I love the final scene from a film of the 1980s called Awakenings. It’s the story of a doctor, played by Robin Williams, who develops a drug regimen that reawakens patients who have been in a coma for decades.
Once conscious again, the patients revel in the most mundane of activities, like eating an ice cream cone, being read to, sharing a meal across a table with someone. They remind everyone on the hospital staff what a joy it is to experience the ordinary things of life.
Eventually, the drug wears off, and the patients slip back into their catatonic state. The doctor has to stand before his colleagues and report on what went wrong. He acknowledges that the drug failed, but says that what he learned from that failure was something far more valuable:
“The human spirit is more powerful than any drug. And that’s what needs to be nourished, with work, play, friendship, family. These are the things that matter,” he says. “These are the things we’ve forgotten. The simplest things.”
Succisa virescit. Cut back, it will grow stronger. Can we find the courage to cut back on what’s non-essential to nourishing our souls, and focus on what really matters, the simplest things?
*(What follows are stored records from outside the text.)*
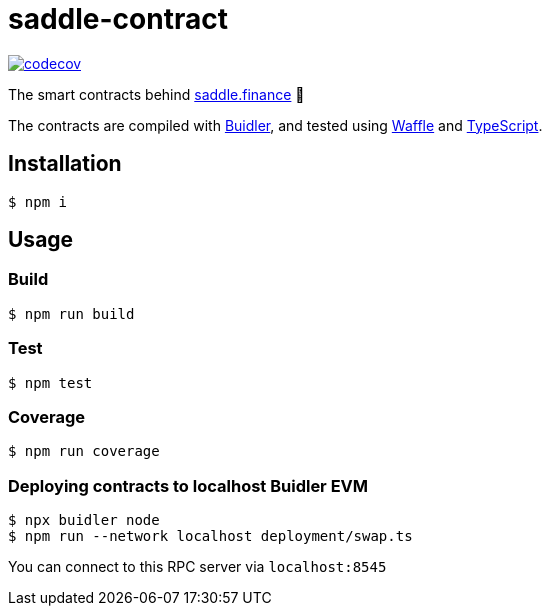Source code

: = saddle-contract

https://codecov.io/gh/thesis/saddle-contract[image:https://codecov.io/gh/thesis/saddle-contract/branch/master/graph/badge.svg?token=CI26SD9SGE[codecov]]

The smart contracts behind https://saddle.finance[saddle.finance] 🤠

The contracts are compiled with https://buidler.dev[Buidler], and tested using
https://buidler.dev/guides/waffle-testing.html[Waffle] and
https://buidler.dev/guides/typescript.html[TypeScript].

== Installation

```lang=bash
$ npm i
```

== Usage

=== Build

```lang=bash
$ npm run build
```

=== Test

```lang=bash
$ npm test
```

=== Coverage

```lang=bash
$ npm run coverage
```

=== Deploying contracts to localhost Buidler EVM

```lang=bash
$ npx buidler node
$ npm run --network localhost deployment/swap.ts
```

You can connect to this RPC server via `localhost:8545`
In her book The Illuminated Space, filmmaker and Benedictine Oblate Marilyn Freeman describes her way of observing as an artist. It is very much like the slow mindful way we pray doing lectio divina, and it calls for pausing in four steps.
Read what the world is offering around you.
Reflect on what this is stirring inside you. What memories, thoughts, associations, insights, regrets, questions, prayers?
Respond. What is the invitation being offered? Is it to take action or to stop doing something? Is it to be more aware, to let go, to go deeper?
And then finally, Rest. Rest in silence.
All four practices help us to embrace the current moment.
At some point, theatres, sports arenas, pubs, restaurants, beaches, shopping malls, airports, and train stations will all be bustling again. This time of pandemic will seem like a distant memory. But the pandeepening can continue. Our pausing practices can continue. “The monastic heart resides within all people”, theologian and contemplative scholar Beverly Lanzetta reminds us. May that continue to be true.
This article is adapted from a talk Judith Valente gives as part of her series of retreats entitled ‘The Art of Pausing: Embracing the Current Moment’.